Battle start the remake was well done - however I have issues with them calling it battlestar galalactica - but thats for another time.

They already did a remake of knight rider - though this one had the look of a slightly older power rangers, with different cars/bikes - and a really big CGI plane to carry them all over the place. Acting quality was low, as was story and the rest, so I view the new knight rider with some skeptesisum (SP)


----------



## Brigitte (Oct 2, 2007)

Yeah, bringing it back won't be the same as the original.  I don't know how "Bionic Woman" on NBC is doing, but I can't imagine it to be doing so well.  I hope the behavior by networks to bring back old shows doesn't become a trend.


----------



## Dave (Oct 2, 2007)

I didn't care that much for the original show either, but I have an acquaintance who still rates it as his all-time favourite TV show. Amazingly, he is not alone, somehow it has gained quite a cult following... well it takes all sorts!


----------



## unclejack (Oct 2, 2007)

Well, I gotta say that I was a child of the 80s so yeah, I'm definately a fan of the original Knight Rider. Knight Rider, Macgyver, The A-Team, and The Incredible Hulk were all shows that I grew up on. I still love the incredible hulk.
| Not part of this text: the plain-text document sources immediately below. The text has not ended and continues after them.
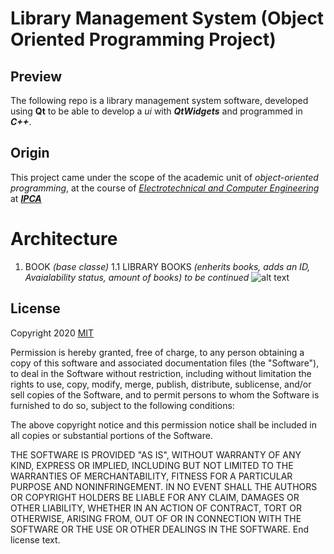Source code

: # Library Management System (Object Oriented Programming Project)

## Preview
The following repo is a library management system software, developed using **Qt** to be able to develop a *ui* with __*QtWidgets*__ and programmed in __*C++*__.

## Origin
This project came under the scope of the academic unit of *object-oriented programming*, at the course of [*Electrotechnical and Computer Engineering*](https://est.ipca.pt/en/curso/electrotechnical-and-computer/) at [__*IPCA*__ ](https://ipca.pt/en/) 

# Architecture
  1. BOOK *(base classe)*
    1.1 LIBRARY BOOKS *(enherits books, adds an ID, Avaialability status, amount of books)*
  *to be continued*
 ![alt text](https://github.com/RetroRick/lms_oop_qt/blob/main/ui.png)

  
## License
Copyright 2020 [MIT](https://choosealicense.com/licenses/mit/)

Permission is hereby granted, free of charge, to any person obtaining a copy of this software and associated documentation files (the "Software"), to deal in the Software without restriction, including without limitation the rights to use, copy, modify, merge, publish, distribute, sublicense, and/or sell copies of the Software, and to permit persons to whom the Software is furnished to do so, subject to the following conditions:

The above copyright notice and this permission notice shall be included in all copies or substantial portions of the Software.

THE SOFTWARE IS PROVIDED "AS IS", WITHOUT WARRANTY OF ANY KIND, EXPRESS OR IMPLIED, INCLUDING BUT NOT LIMITED TO THE WARRANTIES OF MERCHANTABILITY, FITNESS FOR A PARTICULAR PURPOSE AND NONINFRINGEMENT. IN NO EVENT SHALL THE AUTHORS OR COPYRIGHT HOLDERS BE LIABLE FOR ANY CLAIM, DAMAGES OR OTHER LIABILITY, WHETHER IN AN ACTION OF CONTRACT, TORT OR OTHERWISE, ARISING FROM, OUT OF OR IN CONNECTION WITH THE SOFTWARE OR THE USE OR OTHER DEALINGS IN THE SOFTWARE.
End license text.

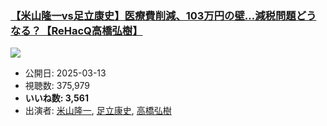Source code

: ### [【米山隆一vs足立康史】医療費削減、103万円の壁…減税問題どうなる？【ReHacQ高橋弘樹】](https://www.youtube.com/watch?v=IN66uVdNe8Q)
[![](https://img.youtube.com/vi/IN66uVdNe8Q/sddefault.jpg)](https://www.youtube.com/watch?v=IN66uVdNe8Q)
-   公開日: 2025-03-13
-   視聴数: 375,979
-   **いいね数: 3,561**
-   出演者: [米山隆一](/rehacq_fan/people/米山隆一 "wikilink"), [足立康史](/rehacq_fan/people/足立康史 "wikilink"), [高橋弘樹](/rehacq_fan/people/高橋弘樹 "wikilink")
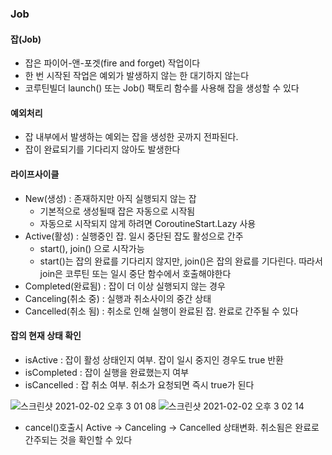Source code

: ### Job

#### 잡(Job)
* 잡은 파이어-앤-포겟(fire and forget) 작업이다
* 한 번 시작된 작업은 예외가 발생하지 않는 한 대기하지 않는다
* 코루틴빌더 launch() 또는 Job() 팩토리 함수를 사용해 잡을 생성할 수 있다

#### 예외처리
* 잡 내부에서 발생하는 예외는 잡을 생성한 곳까지 전파된다.
* 잡이 완료되기를 기다리지 않아도 발생한다

#### 라이프사이클

* New(생성) : 존재하지만 아직 실행되지 않는 잡
  * 기본적으로 생성될때 잡은 자동으로 시작됨
  * 자동으로 시작되지 않게 하려면 CoroutineStart.Lazy 사용
* Active(활성) : 실행중인 잡. 일시 중단된 잡도 활성으로 간주
  * start(), join() 으로 시작가능
  * start()는 잡의 완료를 기다리지 않지만, join()은 잡의 완료를 기다린다. 따라서 join은 코루틴 또는 일시 중단 함수에서 호출해야한다
* Completed(완료됨) : 잡이 더 이상 실행되지 않는 경우
* Canceling(취소 중) : 실행과 취소사이의 중간 상태
* Cancelled(취소 됨) : 취소로 인해 실행이 완료된 잡. 완료로 간주될 수 있다

#### 잡의 현재 상태 확인

* isActive : 잡이 활성 상태인지 여부. 잡이 일시 중지인 경우도 true 반환
* isCompleted : 잡이 실행을 완료했는지 여부
* isCancelled : 잡 취소 여부. 취소가 요청되면 즉시 true가 된다

![스크린샷 2021-02-02 오후 3 01 08](https://user-images.githubusercontent.com/54322066/106558822-c4a33800-6567-11eb-9d1b-5faeb861c11b.png)
![스크린샷 2021-02-02 오후 3 02 14](https://user-images.githubusercontent.com/54322066/106558817-c2d97480-6567-11eb-8d35-c0ba26eb4e21.png)
* cancel()호출시 Active -> Canceling -> Cancelled 상태변화. 취소됨은 완료로 간주되는 것을 확인할 수 있다
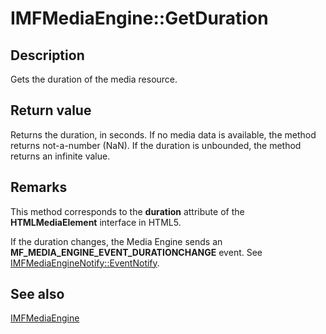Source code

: # IMFMediaEngine::GetDuration

## Description

Gets the duration of the media resource.

## Return value

Returns the duration, in seconds. If no media data is available, the method returns not-a-number (NaN). If the duration is unbounded, the method returns an infinite value.

## Remarks

This method corresponds to the **duration** attribute of the **HTMLMediaElement** interface in HTML5.

If the duration changes, the Media Engine sends an **MF_MEDIA_ENGINE_EVENT_DURATIONCHANGE** event. See [IMFMediaEngineNotify::EventNotify](https://learn.microsoft.com/windows/desktop/api/mfmediaengine/nf-mfmediaengine-imfmediaenginenotify-eventnotify).

## See also

[IMFMediaEngine](https://learn.microsoft.com/windows/desktop/api/mfmediaengine/nn-mfmediaengine-imfmediaengine)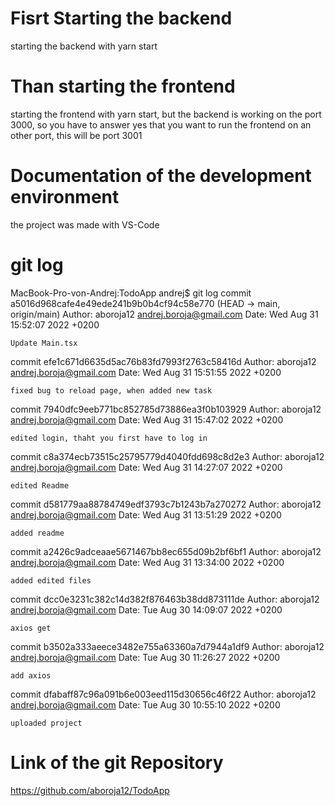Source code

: # Fisrt Starting the backend
starting the backend with yarn start

# Than starting the frontend
starting the frontend with yarn start, but the backend is working on the port 3000, so you have to answer yes that you want to run 
the frontend on an other port, this will be port 3001

# Documentation of the development environment
the project was made with VS-Code

# git log

MacBook-Pro-von-Andrej:TodoApp andrej$ git log
commit a5016d968cafe4e49ede241b9b0b4cf94c58e770 (HEAD -> main, origin/main)
Author: aboroja12 <andrej.boroja@gmail.com>
Date:   Wed Aug 31 15:52:07 2022 +0200

    Update Main.tsx

commit efe1c671d6635d5ac76b83fd7993f2763c58416d
Author: aboroja12 <andrej.boroja@gmail.com>
Date:   Wed Aug 31 15:51:55 2022 +0200

    fixed bug to reload page, when added new task

commit 7940dfc9eeb771bc852785d73886ea3f0b103929
Author: aboroja12 <andrej.boroja@gmail.com>
Date:   Wed Aug 31 15:47:02 2022 +0200

    edited login, thaht you first have to log in

commit c8a374ecb73515c25795779d4040fdd698c8d2e3
Author: aboroja12 <andrej.boroja@gmail.com>
Date:   Wed Aug 31 14:27:07 2022 +0200

    edited Readme

commit d581779aa88784749edf3793c7b1243b7a270272
Author: aboroja12 <andrej.boroja@gmail.com>
Date:   Wed Aug 31 13:51:29 2022 +0200

    added readme

commit a2426c9adceaae5671467bb8ec655d09b2bf6bf1
Author: aboroja12 <andrej.boroja@gmail.com>
Date:   Wed Aug 31 13:34:00 2022 +0200

    added edited files

commit dcc0e3231c382c14d382f876463b38dd873111de
Author: aboroja12 <andrej.boroja@gmail.com>
Date:   Tue Aug 30 14:09:07 2022 +0200

    axios get

commit b3502a333aeece3482e755a63360a7d7944a1df9
Author: aboroja12 <andrej.boroja@gmail.com>
Date:   Tue Aug 30 11:26:27 2022 +0200

    add axios

commit dfabaff87c96a091b6e003eed115d30656c46f22
Author: aboroja12 <andrej.boroja@gmail.com>
Date:   Tue Aug 30 10:55:10 2022 +0200

    uploaded project


# Link of the git Repository

https://github.com/aboroja12/TodoApp



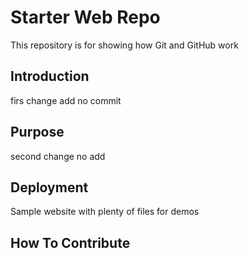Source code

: # Starter Web Repo

This repository is for showing how Git and GitHub work

## Introduction

firs change add no commit

## Purpose

second change no add

## Deployment

Sample website with plenty of files for demos

## How To Contribute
I had kinda wished that the movie would have been based on the show more than on the comics but either way it still sucked.


----------



## Steve Jordan (Oct 8, 2007)

I'm just tired of the remakes.  _Galactica_ is a program with excellent writing, characters and effects... but based on a silly premise that should never have been resurrected in the first place.  (Let's face it: If the Cylons had wanted all humans dead, they'd all be dead.)

You want to give us crimefighters with transformer-cars?  Fine.  But put a little effort into an original set-up, willya?


----------